A Justice Department spokesman told The Times that GOA has it wrong.

“This is untrue. The Biden administration’s pistol brace rule has been vacated by a court. DOJ is not defending the rule, and ATF is not enforcing it,” the Justice Department spokesman said.

Up until President Biden came to office, the ATF did not classify AR-15-type pistols with attached pistol braces as short-barreled rifles, a classification of firearms that requires registration and a $200 federal tax stamp, but the device was intended for disabled people to aid them in holding their guns more securely.

When the Biden ATF changed its classification to an SBR under the National Firearms Act and the Gun Control Act, it resulted in the possession of pistols with stabilizing braces as a felony if one did not register the firearm and obtain a tax stamp or break the firearm down.

Second Amendment organizations took them to court seeking injunctions, and the rule was struck down by the 5th Circuit and ultimately vacated in 2023.

However, ATF said in court papers attached to the case that struck down the rule that the ruling does not change the law.

In the March 16 filing by the ATF in the Southern District Court of Texas, Victoria Division, it stated that although the rule was killed in the 5th Circuit Court, the law still exists and the agency will enforce it the way it sees fit, and the court cannot stop this enforcement because the previous case was only about the rule.

Under this interpretation of the law, a pistol with a brace is still considered a short-barreled rifle.

“The plaintiffs also make much of the fact that defendants continue to enforce the NFAs and the [Gun Control Act’s] regulation of short-barreled rifles against some brace-equipped pistols, even though the rule has been universally vacated,” the ATF said in court papers. “But that should come as no surprise, as this is consistent with how defendants have always explained how things work if a court vacated the rule or enjoined its enforcement.”

“At any rate, [the ATF] continues to enforce certain statutory requirements and prohibitions that they have been delegated the authority and responsibility to administer, which is irrelevant to whether plaintiff’s … challenge to the now defunct rule is moot,” the agency said.

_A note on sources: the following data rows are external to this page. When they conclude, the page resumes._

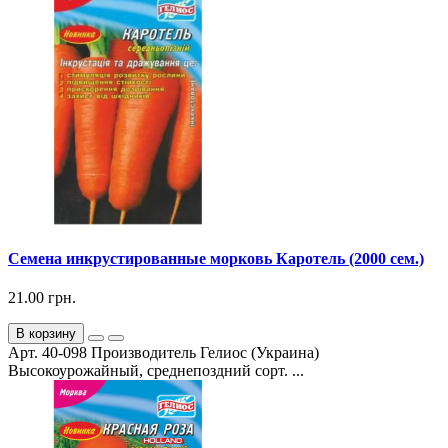
Семена инкрустированные морковь Каротель (2000 сем.)
21.00 грн.
В корзину
Арт. 40-098 Производитель Гелиос (Украина)
Высокоурожайный, среднепоздний сорт. ...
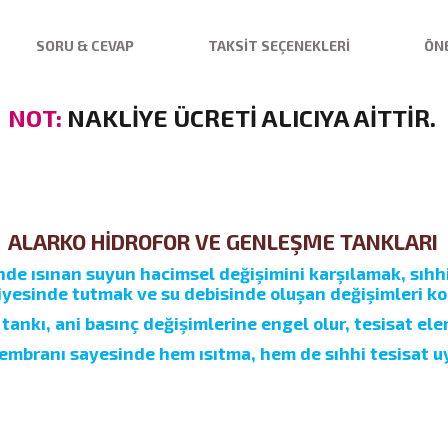
SORU & CEVAP
TAKSIT SEÇENEKLERI
ÖNE
NOT:
NAKLİYE ÜCRETİ ALICIYA AİTTİR.
ALARKO HİDROFOR VE GENLEŞME TANKLARI
inde ısınan suyun hacimsel değişimini karşılamak, sı
viyesinde tutmak ve su debisinde oluşan değişimleri 
tankı, ani basınç değişimlerine engel olur, tesisat e
mbranı sayesinde hem ısıtma, hem de sıhhi tesisat uy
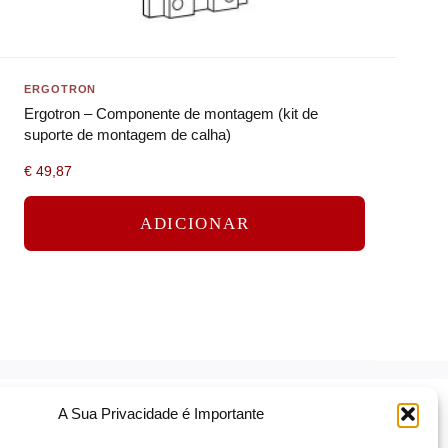
ERGOTRON
Ergotron – Componente de montagem (kit de
suporte de montagem de calha)
€
49,87
ADICIONAR
A Sua Privacidade é Importante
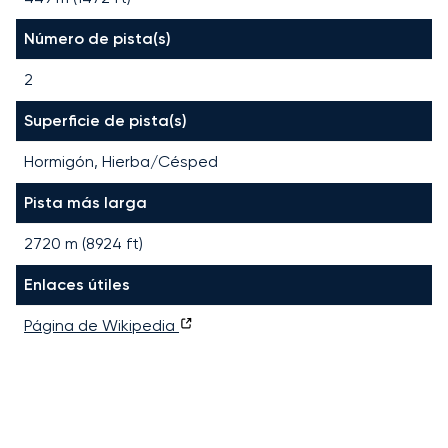
Número de pista(s)
2
Superficie de pista(s)
Hormigón, Hierba/Césped
Pista más larga
2720
m (
8924
ft)
Enlaces útiles
Página de Wikipedia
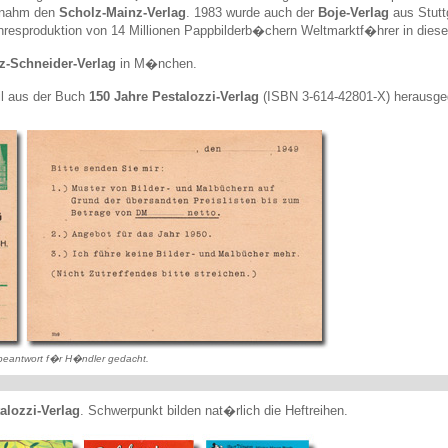
ernahm den
Scholz-Mainz-Verlag
. 1983 wurde auch der
Boje-Verlag
aus Stutt
hresproduktion von 14 Millionen Pappbilderb�chern Weltmarktf�hrer in dies
z-Schneider-Verlag
in M�nchen.
l aus der Buch
150 Jahre Pestalozzi-Verlag
(ISBN 3-614-42801-X) herausg
rbeantwort f�r H�ndler gedacht.
alozzi-Verlag
. Schwerpunkt bilden nat�rlich die Heftreihen.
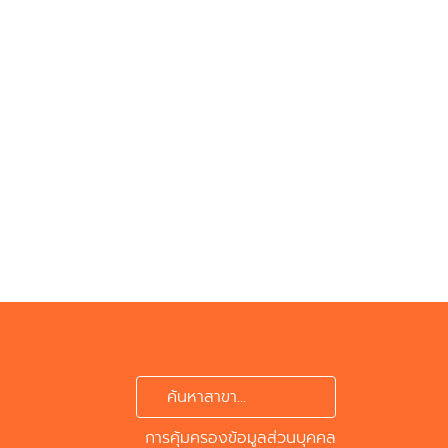
ค้นหาสาขา...
การคุ้มครองข้อมูลส่วนบุคคล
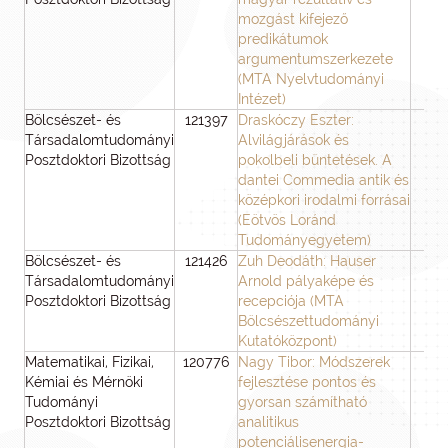
mozgást kifejező
predikátumok
argumentumszerkezete
(MTA Nyelvtudományi
Intézet)
Bölcsészet- és
121397
Draskóczy Eszter:
3
Társadalomtudományi
Alvilágjárások és
Posztdoktori Bizottság
pokolbeli büntetések. A
dantei Commedia antik és
középkori irodalmi forrásai
(Eötvös Loránd
Tudományegyetem)
Bölcsészet- és
121426
Zuh Deodáth: Hauser
3
Társadalomtudományi
Arnold pályaképe és
Posztdoktori Bizottság
recepciója (MTA
Bölcsészettudományi
Kutatóközpont)
Matematikai, Fizikai,
120776
Nagy Tibor: Módszerek
3
Kémiai és Mérnöki
fejlesztése pontos és
Tudományi
gyorsan számítható
Posztdoktori Bizottság
analitikus
potenciálisenergia-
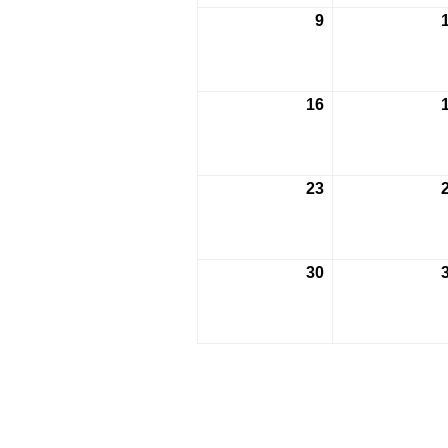
月
9
2026
2
年
日
8
月
16
2026
9
年
日
8
月
23
2026
16
年
日
8
月
30
2026
23
年
日
8
月
30
日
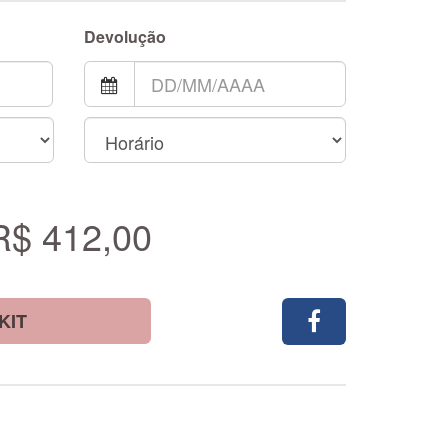
Devolução
R$ 412,00
KIT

Second Amendment advocate and attorney Colion Noir said there are higher stakes at play here.

“The ATF is basically stepping back and saying, ’All right, you got us on how we made that rule, but you didn’t take away the foundation we’re standing on.’ The ATF wants this case over as fast as possible, and that’s not by accident. Right now, the case is about the rule,” Mr. Noir said on his podcast.

“That’s something they can afford to lose, but what they don’t want is for the case to keep going and evolve into something bigger, where now we’re not just talking about a rule, we’re talking about the legitimacy of the National Firearms Act or the Gun Control Act, because once you go there, now you’re not fighting over one bad decision. You’re fighting over the entire foundation.”